New Hampshire and Maine Fishing Report – September 9, 2021

West Marine
The concern is the heaving seas which are at our doorstep but there is relief in the form of river systems. It looks as if its last call for bluefish as they appear to be on their way southward. Not all is bad in that front, however, as those who are on the hunt for mackerel are reporting that they are back inshore without having to worry as much about rapacious predators.

New Hampshire Fishing Report

Scads of squid among lit piers, marinas and even under bridges from Seabrook up through Kittery have been striper magnets. Some of the fattest striped bass can be found around that preferred bait source making the moniker “squid hounds” an apt description. Schoolie surface feeds in the harbors as well as Great Bay have become increasingly common. Eels and soft plastic stick baits cast off the Salisbury jetty and beachfront have been working well and odds are that last crack at a bluefish awaits you should you troll a Rapala CD18 or X-Rap in 30’ plus along the Salisbury Beach front.

James Garland and his son tuna
James Garland and his son tag-teamed their first tuna together!
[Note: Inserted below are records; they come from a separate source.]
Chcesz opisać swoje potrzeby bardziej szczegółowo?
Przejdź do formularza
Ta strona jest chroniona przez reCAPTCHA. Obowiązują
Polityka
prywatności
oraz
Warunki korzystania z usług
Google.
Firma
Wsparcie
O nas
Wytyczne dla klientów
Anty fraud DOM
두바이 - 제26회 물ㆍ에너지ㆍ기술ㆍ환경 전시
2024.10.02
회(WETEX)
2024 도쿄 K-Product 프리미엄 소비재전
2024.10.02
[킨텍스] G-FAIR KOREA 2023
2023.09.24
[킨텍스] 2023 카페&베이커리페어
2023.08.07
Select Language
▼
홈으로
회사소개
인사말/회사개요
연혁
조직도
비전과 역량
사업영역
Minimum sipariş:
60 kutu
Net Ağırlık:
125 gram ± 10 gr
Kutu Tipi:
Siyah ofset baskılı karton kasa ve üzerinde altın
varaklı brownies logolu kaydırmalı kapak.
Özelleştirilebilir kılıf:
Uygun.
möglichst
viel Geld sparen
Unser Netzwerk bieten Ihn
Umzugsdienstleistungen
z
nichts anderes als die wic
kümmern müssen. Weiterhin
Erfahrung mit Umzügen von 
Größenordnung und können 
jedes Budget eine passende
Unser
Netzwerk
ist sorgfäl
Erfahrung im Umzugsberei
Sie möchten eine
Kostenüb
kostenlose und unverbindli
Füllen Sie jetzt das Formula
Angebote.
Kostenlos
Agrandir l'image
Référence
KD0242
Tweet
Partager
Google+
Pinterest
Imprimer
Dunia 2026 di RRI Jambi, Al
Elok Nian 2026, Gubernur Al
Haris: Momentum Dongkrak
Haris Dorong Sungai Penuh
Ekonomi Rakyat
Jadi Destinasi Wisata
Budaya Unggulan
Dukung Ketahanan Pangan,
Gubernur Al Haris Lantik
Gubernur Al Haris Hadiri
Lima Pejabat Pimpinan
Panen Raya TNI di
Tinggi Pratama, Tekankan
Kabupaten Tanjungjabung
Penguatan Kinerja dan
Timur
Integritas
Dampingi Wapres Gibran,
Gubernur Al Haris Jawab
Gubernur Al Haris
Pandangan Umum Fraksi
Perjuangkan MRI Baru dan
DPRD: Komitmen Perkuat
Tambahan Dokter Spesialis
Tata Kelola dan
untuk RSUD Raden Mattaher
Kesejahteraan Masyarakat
Captain Andy of Adventure and Catch Charters has had a lot easier time finding mackerel for bait, historically at this time of the year they are often as close in as the 2KR Can, Hampton Shoal Ledge and out through the Isle of Shoals. In this case it’s a case of less equaling more as less bluefish are making for a safer passage for mackerel inshore. Should you head out to the ledges such as Tantas, Platts or Jeffrey’s you’ll find the shallows swarming with dogfish. The dog kryptonite according to Andy is to find the sanctuary of deeper water – 300’ where you’ll find wiling hake and pollock with the latter suspended as shallow as 150’! Recreational tuna have moved onto the ledges so should you have a permit, you may go home with the gift of a tuna! Regardless of your next move, bait should be no problem with squid swarming marinas and mackerel close in.


Southern Maine Fishing Report

For the first time in a while, Maine reports are lacking in the bluefish department. However according to Captain Lou of Diamond Pass Outfitters, all is not totally lacking regarding “blue” reports as school bluefin tuna have moved west of the Gulf of Maine putting properly permitted anglers onto mid-40” fish. The same pelagic phenomena is happening on Stellwagen Bank also. Just in time for the swells is the resurgence of upstream and inshore striper fishing thanks to migrating river herring fry and other small forage in estuaries and rivers. Topwater action has been terrific with Albie Snax, Evo Bass baits and Jumpin’ Minnows. Flies are ideal for the matching the hatch of such small prey making EP Baitfish in white and grey deadly. With the disappearance of blues, mackerel have reappeared in shore making a live mackerel in Saco Bay, Wells Harbor and Casco Bay a best bet for a big bass. The other cow option is eels and GT soft plastics off beaches.

ME striped bass

Brandy from Webhannet Bait and Tackle said that some of the better charter captains are targeting stripers feeding on squid at night! She told me of an absolute pig of a bass which was caught by Breakwood Charters that measured 41”, 40 pounds. Not surprisingly many who see the picture call that fish the fattest striper they have ever seen and it was stuffed with squid! Squid can be found near lit piers and bridges from the Piscatagua River all the way up to Cape Neddick and the Cliff House. Mackerel can now be caught right off the Wells Harbor jetty and those live-lining them are catching slot stripers and some bigger! The groundfishing on Jeffrey’s, pre-heavy seas, was awesome with the only caveat the volume of blue sharks which haven’t been reluctant to rob anglers of their catch. A fast-retrieving reel may help!

Want to get in on the bite? Find an OTW-approved Charter Fishing Captain for Maine!

 

New Hampshire And Southern Maine Fishing Forecast

It’s last call for a shot at a bluefish with a trolling plug between Salisbury and the mouth of the Merrimack your best bet. Squid are thick among lit docks, piers and bridges, and preying on them are some of the most sated stripers you’ll ever see! Herring fry on the way towards the sea are getting slammed by stripers at the mouths of runs supporting river herring. For a shore shot try live-lining a mackerel off the jetties of Rye and Wells Harbors. Groundfishing remains good but to avoid the scourge of the dogfish, stick to the deep dropoffs off offshore ledges. Bring a tuna rod/permit with you as recreational fish are more than just a rumor.